The HSE has informed the Department that the national centre is in the process of upgrading its facilities and renewing and modernising much of its laboratory equipment at present. The hospital advertised in 2004 for the post of consultant clinical geneticist and interviews took place in January of this year. However, the hospital was unable to appoint a suitably qualified candidate. It will shortly re-advertise the post of consultant clinical geneticist with a special interest in hereditary cancer and hopes to appoint a suitable candidate towards the end of this year.
The hospital is currently outsourcing much of its cancer genetics testing internationally and is in discussions with the Health Service Executive about the employment ceiling and the difficulties involved in recruiting staff for the genetics service. The hospital is also exploring the feasibility of outsourcing, as an interim measure, the necessary counselling and backup required for women who have been identified as having an increased risk of breast cancer. These strategies are aimed at reducing the current waiting times in genetic testing.

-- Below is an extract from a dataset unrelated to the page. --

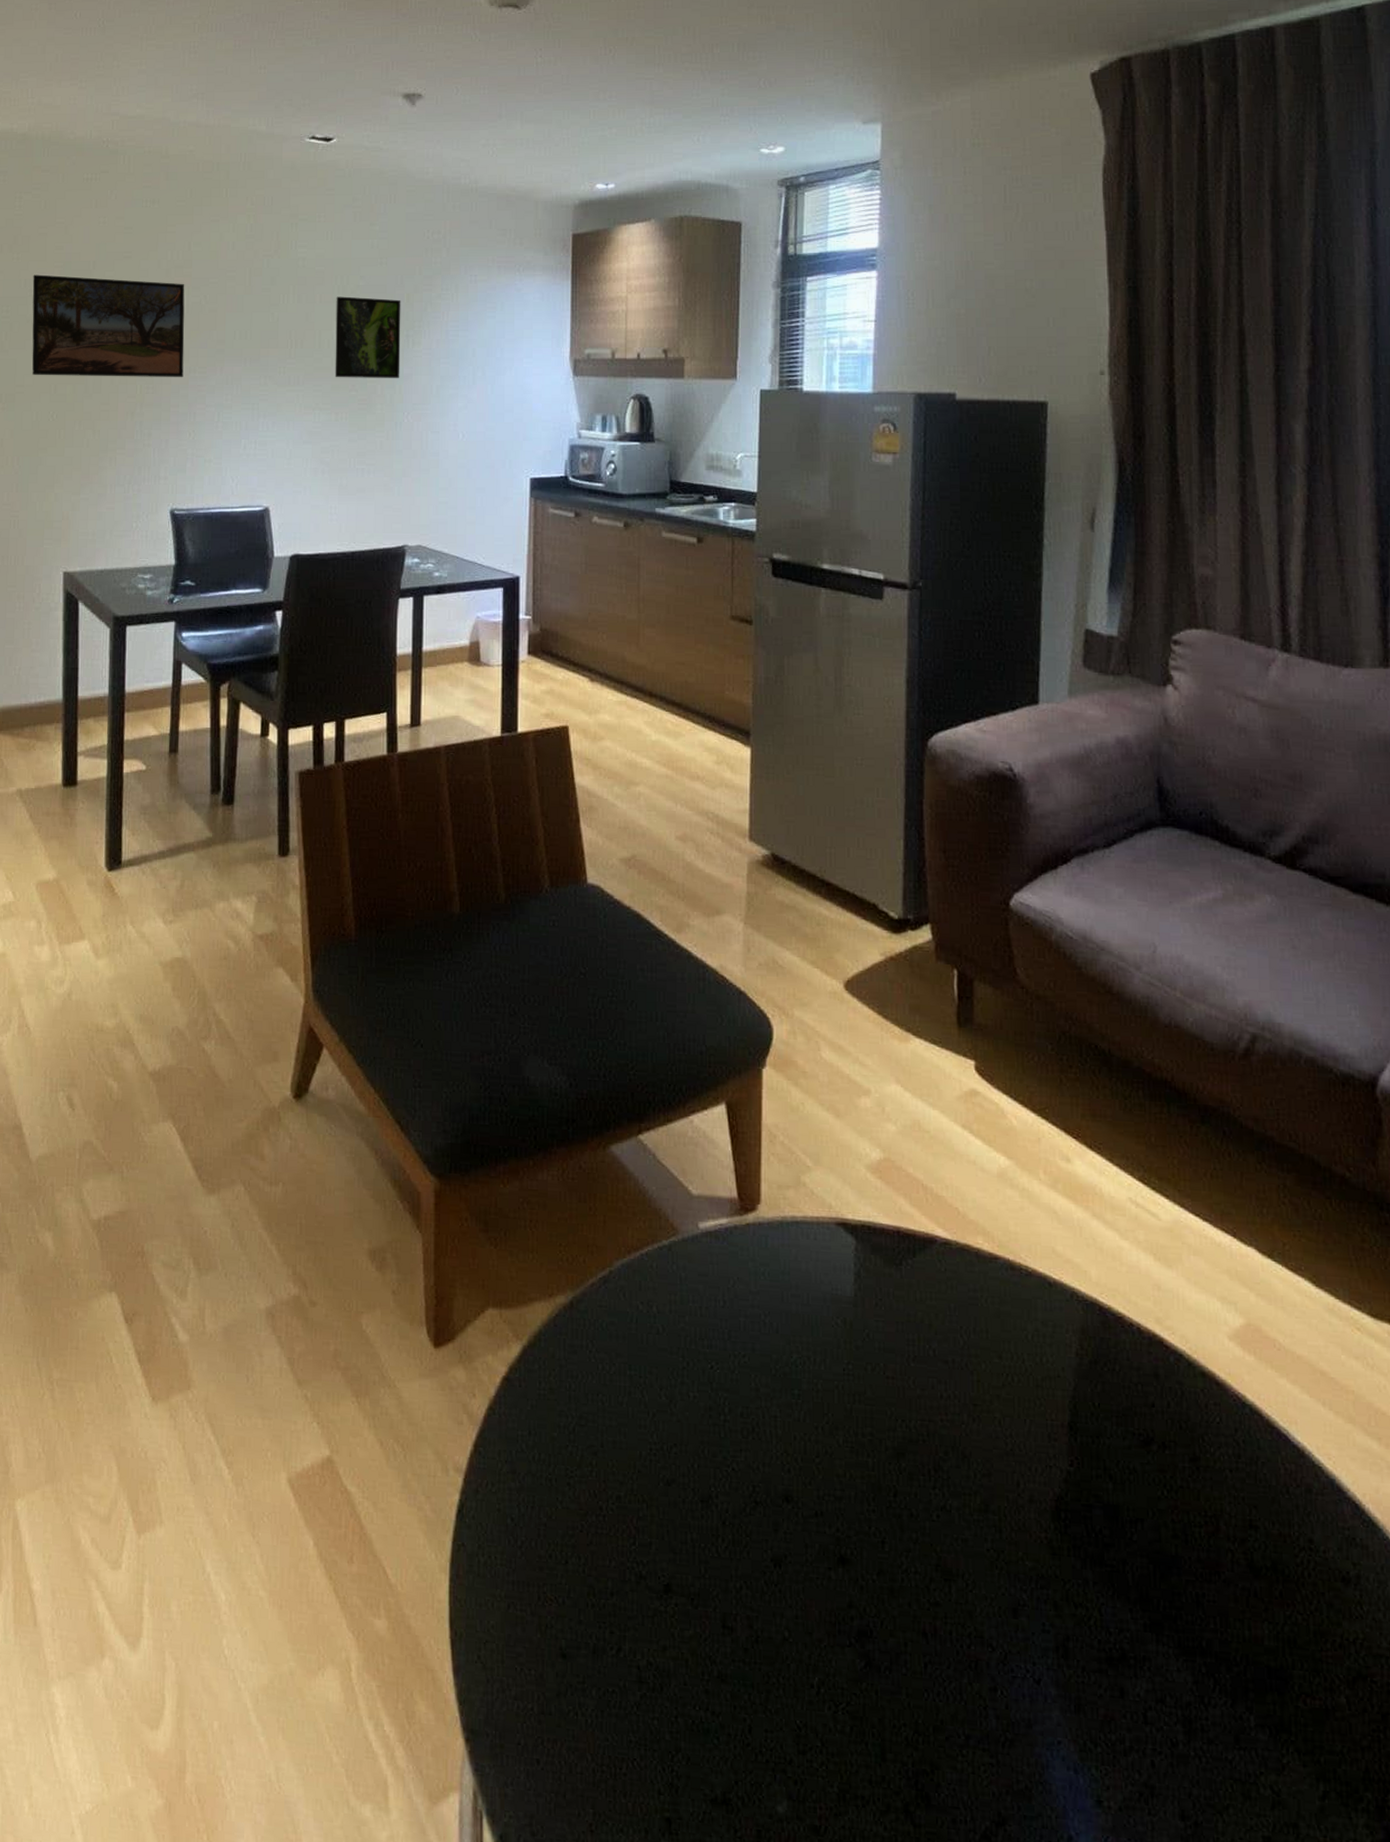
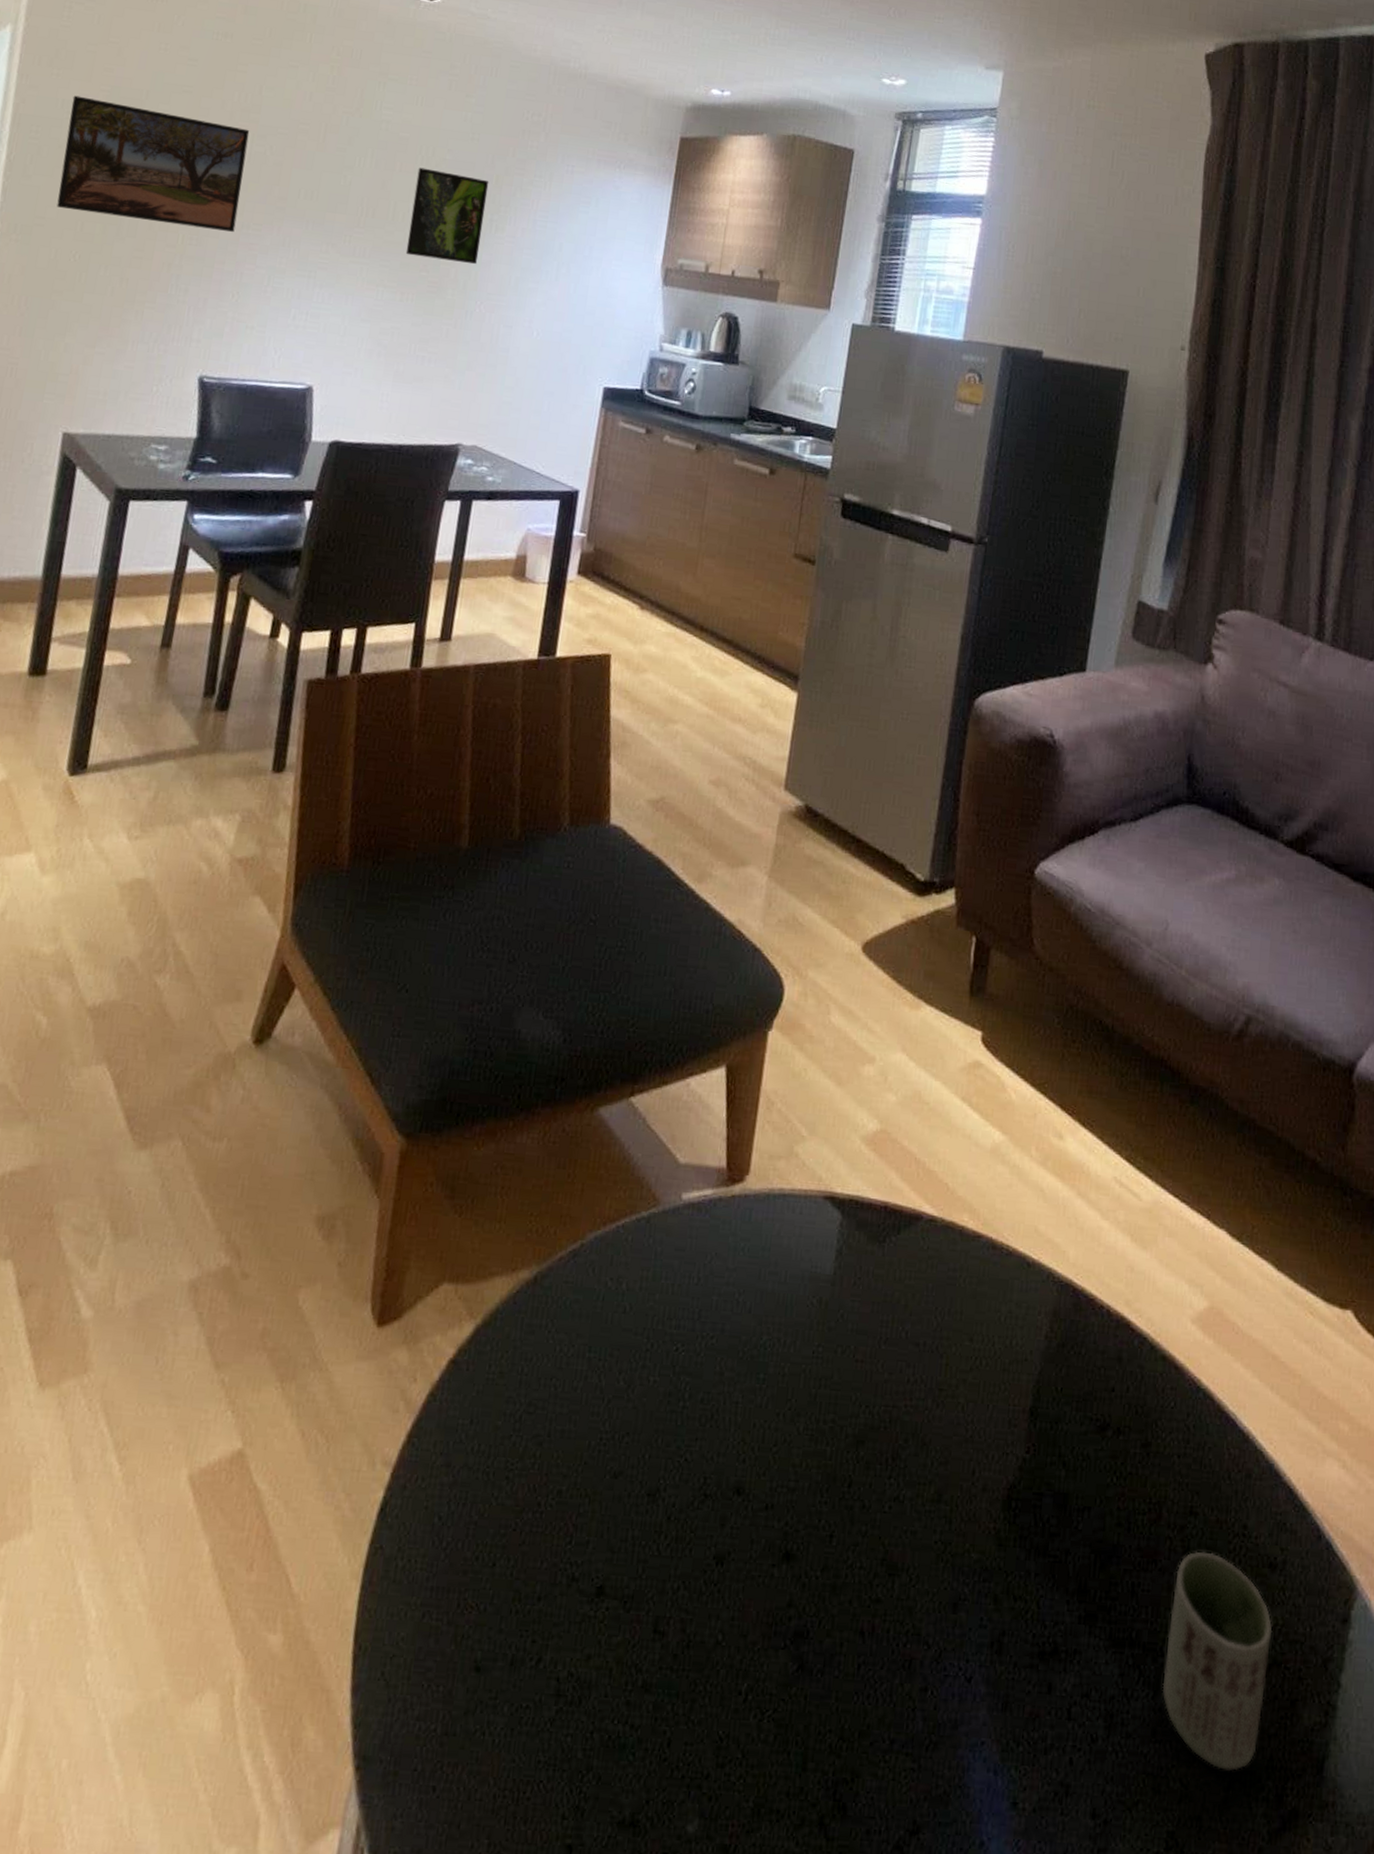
cup: none [1240,1563,1353,1781] -> present [1162,1551,1273,1771]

Major advances have been made in recent years in cancer genetics. The increasing worldwide understanding of the role of genetics in the provision of cancer care is leading to an increased demand for the development of services in the area. This presents major medical, organisational and financial challenges which need to be addressed to ensure that patients get the highest quality care. The opportunity now exists to bring policy into line with medical advances in the area and to develop cancer genetic service provision.
A subgroup of the National Cancer Forum on genetics has examined the specific areas of inherited familial predisposition to cancer, cancer risk profiling of persons without inherited mutations and molecular diagnostics and molecular therapeutics. The work of this subgroup has informed the recommendations of the forum in terms of genetics. It is anticipated that the strategy will be completed in the autumn.
In conclusion, I again confirm the Government's commitment to the development of the national cancer genetics service. The Government will continue to work with the Health Service Executive to ensure that the best service possible is made available.